» **SOURCE MATERIAL**
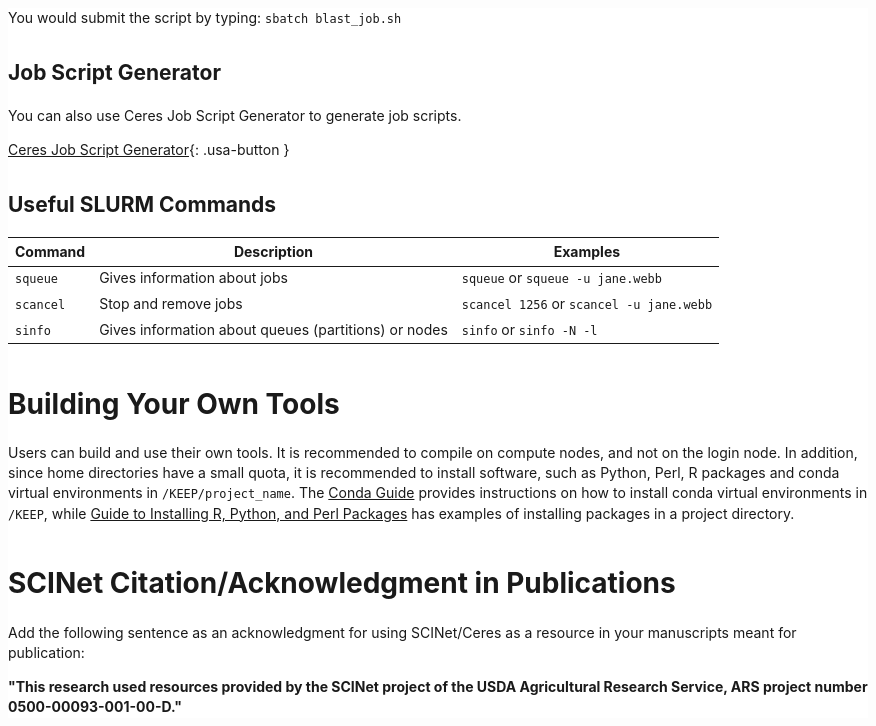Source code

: You would submit the script by typing: `sbatch blast_job.sh`

## Job Script Generator

You can also use Ceres Job Script Generator to generate job scripts.

[Ceres Job Script Generator](/support/ceres-job-script){: .usa-button }

## Useful SLURM Commands

Command	|Description	|Examples
---|---|---
`squeue`	|Gives information about jobs	|`squeue` or `squeue -u jane.webb`
`scancel`	|Stop and remove jobs|	`scancel 1256` or `scancel -u jane.webb`
`sinfo`	|Gives information about queues (partitions) or nodes	|`sinfo` or `sinfo -N -l`


# Building Your Own Tools

Users can build and use their own tools. It is recommended to compile on compute nodes, and not on the login node.
In addition, since home directories have a small quota, it is recommended to install software,
such as Python, Perl, R packages and conda virtual environments in `/KEEP/project_name`.
The [Conda Guide](https://scinet.usda.gov/guide/conda/#example-2-installing-tensorflow-into-a-keep-directory) provides instructions
on how to install conda virtual environments in `/KEEP`, while
[Guide to Installing R, Python, and Perl Packages](https://scinet.usda.gov/guide/packageinstall/) has examples of
installing packages in a project directory.


# SCINet Citation/Acknowledgment in Publications

Add the following sentence as an acknowledgment for using SCINet/Ceres as a resource in your manuscripts meant for publication:  

**"This research used resources provided by the SCINet project of the USDA Agricultural Research Service, ARS project number 0500-00093-001-00-D."**

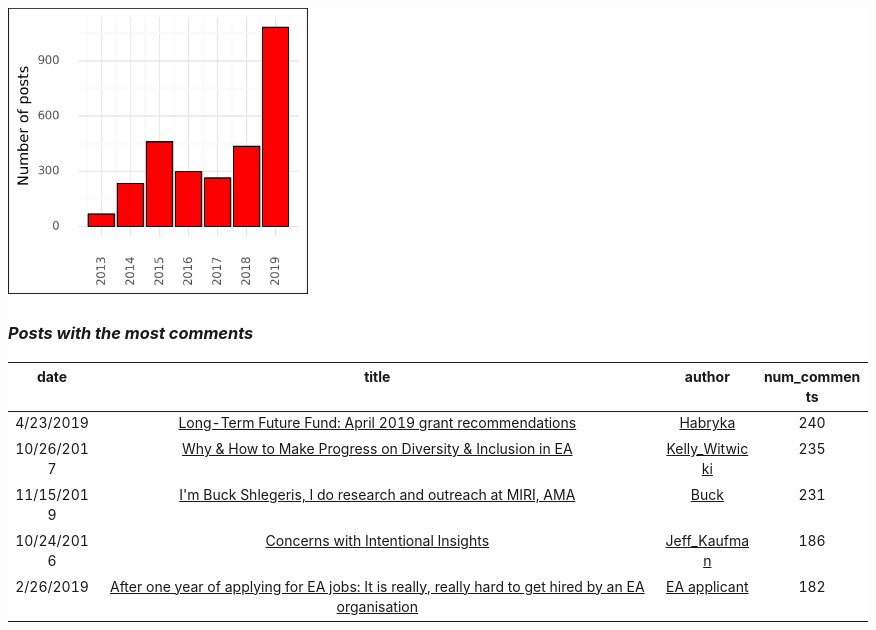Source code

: <img src="https://raw.githubusercontent.com/anishazaveri/ea_forum/master/out/images/posts_year.png" width="300"/>

### *Posts with the most comments*


**date**|**title**|**author**|**num\_comments**
:-----:|:-----:|:-----:|:-----:
4/23/2019|[Long-Term Future Fund: April 2019 grant recommendations](https://forum.effectivealtruism.org/posts/CJJDwgyqT4gXktq6g/long-term-future-fund-april-2019-grant-recommendations)|[Habryka](https://forum.effectivealtruism.org/users/habryka)|240
10/26/2017|[Why & How to Make Progress on Diversity & Inclusion in EA](https://forum.effectivealtruism.org/posts/YCPc4qTSoyuj54ZZK/why-and-how-to-make-progress-on-diversity-and-inclusion-in)|[Kelly\_Witwicki](https://forum.effectivealtruism.org/users/kelly_witwicki)|235
11/15/2019|[I'm Buck Shlegeris, I do research and outreach at MIRI, AMA](https://forum.effectivealtruism.org/posts/tDk57GhrdK54TWzPY/i-m-buck-shlegeris-i-do-research-and-outreach-at-miri-ama)|[Buck](https://forum.effectivealtruism.org/users/buck)|231
10/24/2016|[Concerns with Intentional Insights](https://forum.effectivealtruism.org/posts/fn7bo8sYEHS3RPKQG/concerns-with-intentional-insights)|[Jeff\_Kaufman](https://forum.effectivealtruism.org/users/jeff_kaufman)|186
2/26/2019|[After one year of applying for EA jobs: It is really, really hard to get hired by an EA organisation](https://forum.effectivealtruism.org/posts/jmbP9rwXncfa32seH/after-one-year-of-applying-for-ea-jobs-it-is-really-really)|[EA applicant](https://forum.effectivealtruism.org/users/ea-applicant)|182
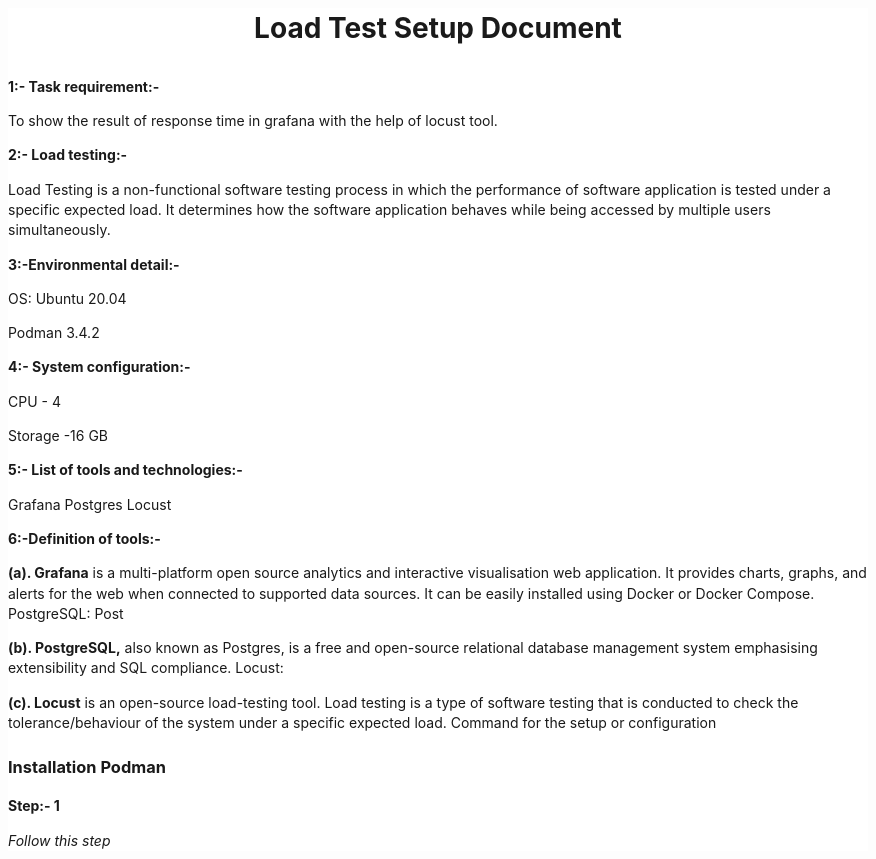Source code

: # <p style="text-align: center;">Load Test Setup Document </p>


**1:- Task requirement:-**

To show the result of response time in grafana with the help of locust tool.

**2:- Load testing:-**

Load Testing is a non-functional software testing process in which the performance of software application is tested under a specific expected load. It determines how the software application behaves while being accessed by multiple users simultaneously.


**3:-Environmental detail:-**


OS: Ubuntu 20.04


Podman 3.4.2


**4:- System configuration:-**

CPU - 4


Storage -16 GB


**5:- List of tools and technologies:-**



Grafana
Postgres
Locust

**6:-Definition of tools:-** 


**(a). Grafana** is a multi-platform open source analytics and interactive visualisation web application. It provides charts, graphs, and alerts for the web when connected to supported data sources. It can be easily installed using Docker or Docker Compose.
PostgreSQL:   Post


**(b). PostgreSQL,** also known as Postgres, is a free and open-source relational database management system emphasising extensibility and SQL compliance.
Locust:


**(c). Locust** is an open-source load-testing tool. Load testing is a type of software testing that is conducted to check the tolerance/behaviour of the system under a specific expected load.
Command for the setup or configuration

### Installation Podman

**Step:- 1**

*Follow this step*
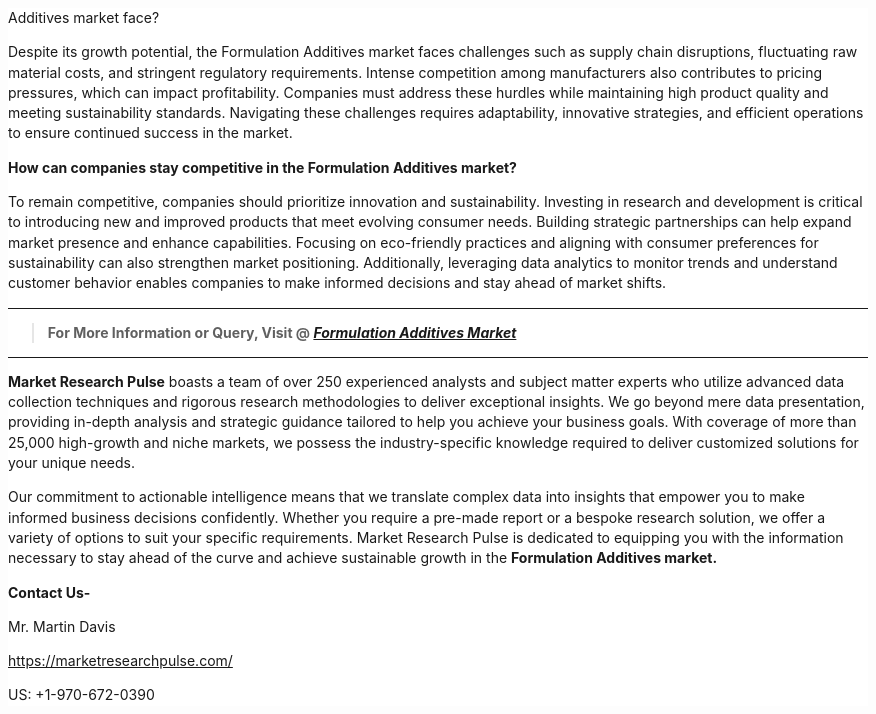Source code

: Additives market face?</strong></p><p>Despite its growth potential, the Formulation Additives market faces challenges such as supply chain disruptions, fluctuating raw material costs, and stringent regulatory requirements. Intense competition among manufacturers also contributes to pricing pressures, which can impact profitability. Companies must address these hurdles while maintaining high product quality and meeting sustainability standards. Navigating these challenges requires adaptability, innovative strategies, and efficient operations to ensure continued success in the market.</p><p><strong>How can companies stay competitive in the Formulation Additives market?</strong></p><p>To remain competitive, companies should prioritize innovation and sustainability. Investing in research and development is critical to introducing new and improved products that meet evolving consumer needs. Building strategic partnerships can help expand market presence and enhance capabilities. Focusing on eco-friendly practices and aligning with consumer preferences for sustainability can also strengthen market positioning. Additionally, leveraging data analytics to monitor trends and understand customer behavior enables companies to make informed decisions and stay ahead of market shifts.</p><hr /><blockquote><p><strong>For More Information or Query, Visit @&nbsp;<em><a href="https://marketresearchpulse.com/report/134991/formulation-additives-market?utm_source=Linkedin&utm_medium=028">Formulation Additives Market</a></em></strong></p></blockquote><hr /><p><strong>Market Research Pulse</strong> boasts a team of over 250 experienced analysts and subject matter experts who utilize advanced data collection techniques and rigorous research methodologies to deliver exceptional insights. We go beyond mere data presentation, providing in-depth analysis and strategic guidance tailored to help you achieve your business goals. With coverage of more than 25,000 high-growth and niche markets, we possess the industry-specific knowledge required to deliver customized solutions for your unique needs.</p><p>Our commitment to actionable intelligence means that we translate complex data into insights that empower you to make informed business decisions confidently. Whether you require a pre-made report or a bespoke research solution, we offer a variety of options to suit your specific requirements. Market Research Pulse is dedicated to equipping you with the information necessary to stay ahead of the curve and achieve sustainable growth in the <strong>Formulation Additives market.</strong></p><p><strong>Contact Us-</strong></p><p>Mr. Martin Davis</p><p>https://marketresearchpulse.com/</p><p>US: +1-970-672-0390</p>
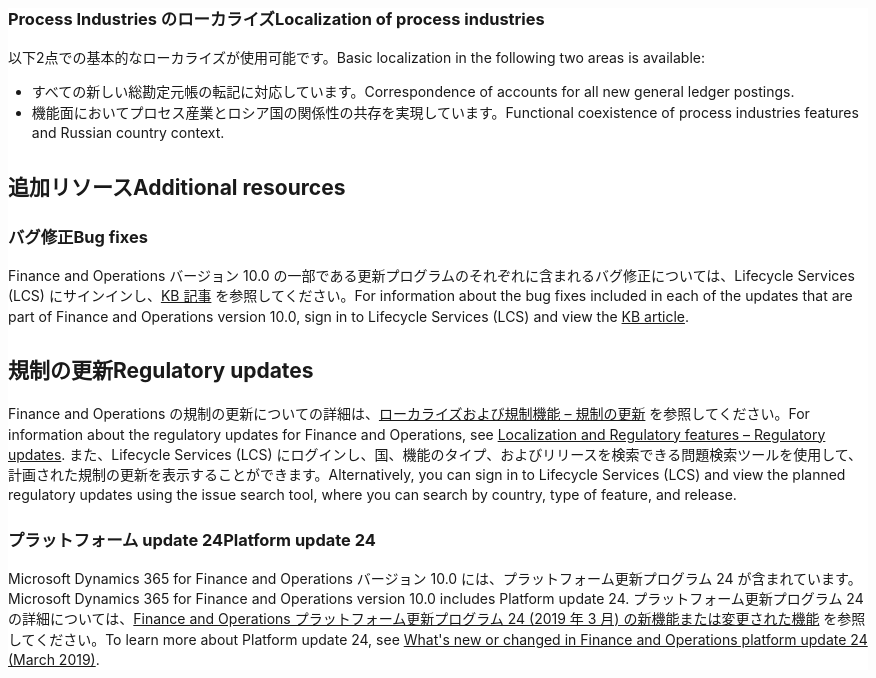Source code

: ### <a name="localization-of-process-industries"></a><span data-ttu-id="1e43c-231">Process Industries のローカライズ</span><span class="sxs-lookup"><span data-stu-id="1e43c-231">Localization of process industries</span></span>

<span data-ttu-id="1e43c-232">以下2点での基本的なローカライズが使用可能です。</span><span class="sxs-lookup"><span data-stu-id="1e43c-232">Basic localization in the following two areas is available:</span></span>
- <span data-ttu-id="1e43c-233">すべての新しい総勘定元帳の転記に対応しています。</span><span class="sxs-lookup"><span data-stu-id="1e43c-233">Correspondence of accounts for all new general ledger postings.</span></span>
- <span data-ttu-id="1e43c-234">機能面においてプロセス産業とロシア国の関係性の共存を実現しています。</span><span class="sxs-lookup"><span data-stu-id="1e43c-234">Functional coexistence of process industries features and Russian country context.</span></span>

## <a name="additional-resources"></a><span data-ttu-id="1e43c-235">追加リソース</span><span class="sxs-lookup"><span data-stu-id="1e43c-235">Additional resources</span></span>

### <a name="bug-fixes"></a><span data-ttu-id="1e43c-236">バグ修正</span><span class="sxs-lookup"><span data-stu-id="1e43c-236">Bug fixes</span></span>
<span data-ttu-id="1e43c-237">Finance and Operations バージョン 10.0 の一部である更新プログラムのそれぞれに含まれるバグ修正については、Lifecycle Services (LCS) にサインインし、[KB 記事](https://go.microsoft.com/fwlink/?linkid=2080156) を参照してください。</span><span class="sxs-lookup"><span data-stu-id="1e43c-237">For information about the bug fixes included in each of the updates that are part of Finance and Operations version 10.0, sign in to Lifecycle Services (LCS) and view the [KB article](https://go.microsoft.com/fwlink/?linkid=2080156).</span></span> 

## <a name="regulatory-updates"></a><span data-ttu-id="1e43c-238">規制の更新</span><span class="sxs-lookup"><span data-stu-id="1e43c-238">Regulatory updates</span></span>
<span data-ttu-id="1e43c-239">Finance and Operations の規制の更新についての詳細は、[ローカライズおよび規制機能 – 規制の更新](../../../finance/localizations/regulatory-updates.md) を参照してください。</span><span class="sxs-lookup"><span data-stu-id="1e43c-239">For information about the regulatory updates for Finance and Operations, see [Localization and Regulatory features – Regulatory updates](../../../finance/localizations/regulatory-updates.md).</span></span> <span data-ttu-id="1e43c-240">また、Lifecycle Services (LCS) にログインし、国、機能のタイプ、およびリリースを検索できる問題検索ツールを使用して、計画された規制の更新を表示することができます。</span><span class="sxs-lookup"><span data-stu-id="1e43c-240">Alternatively, you can sign in to Lifecycle Services (LCS) and view the planned regulatory updates using the issue search tool, where you can search by country, type of feature, and release.</span></span>

### <a name="platform-update-24"></a><span data-ttu-id="1e43c-241">プラットフォーム update 24</span><span class="sxs-lookup"><span data-stu-id="1e43c-241">Platform update 24</span></span>
<span data-ttu-id="1e43c-242">Microsoft Dynamics 365 for Finance and Operations バージョン 10.0 には、プラットフォーム更新プログラム 24 が含まれています。</span><span class="sxs-lookup"><span data-stu-id="1e43c-242">Microsoft Dynamics 365 for Finance and Operations version 10.0 includes Platform update 24.</span></span> <span data-ttu-id="1e43c-243">プラットフォーム更新プログラム 24 の詳細については、[Finance and Operations プラットフォーム更新プログラム 24 (2019 年 3 月) の新機能または変更された機能](whats-new-platform-update-24.md) を参照してください。</span><span class="sxs-lookup"><span data-stu-id="1e43c-243">To learn more about Platform update 24, see [What's new or changed in Finance and Operations platform update 24 (March 2019)](whats-new-platform-update-24.md).</span></span>
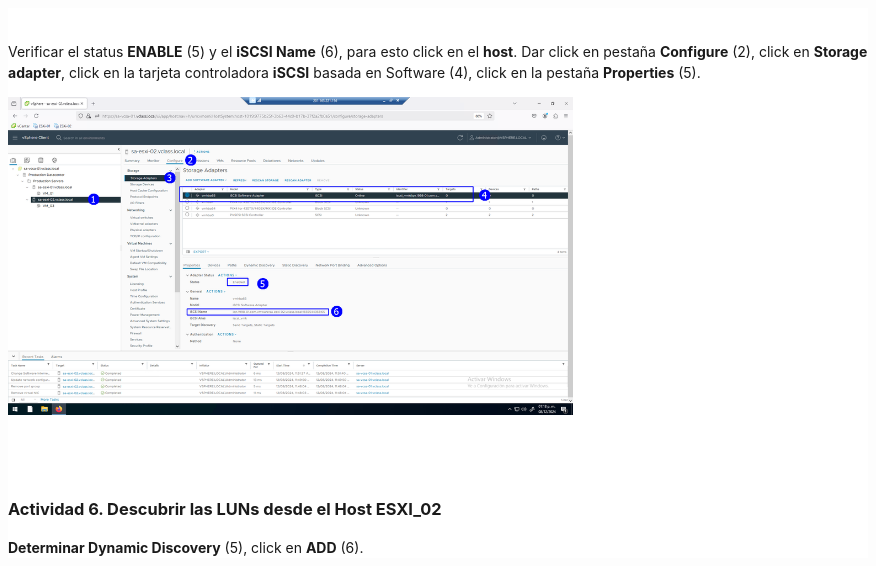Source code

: <br/>

Verificar el status **ENABLE** (5) y el **iSCSI Name** (6), para esto
click en el **host**. Dar click en pestaña **Configure** (2), click en
**Storage adapter**, click en la tarjeta controladora **iSCSI** basada
en Software (4), click en la pestaña **Properties** (5).

<img src="./media/image26.png" style="width:5.88889in;height:3.3125in"
alt="A screenshot of a computer Description automatically generated" />

<br/>
<br/>

### Actividad 6. Descubrir las LUNs desde el Host ESXI_02

**Determinar Dynamic Discovery** (5), click en **ADD** (6).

» **TO DO**
Please convert the lines starting at the beginning of the entries and ending at the line containing "## Useful SLURM Commands" into a JSON list of strings, one string per line. Skip blank lines and leave out the pictures.

» **TASK ANSWER**
[
  "Source code",
  ": You would submit the script by typing: `sbatch blast_job.sh`",
  "## Job Script Generator",
  "You can also use Ceres Job Script Generator to generate job scripts.",
  "[Ceres Job Script Generator](/support/ceres-job-script){: .usa-button }",
  "## Useful SLURM Commands"
]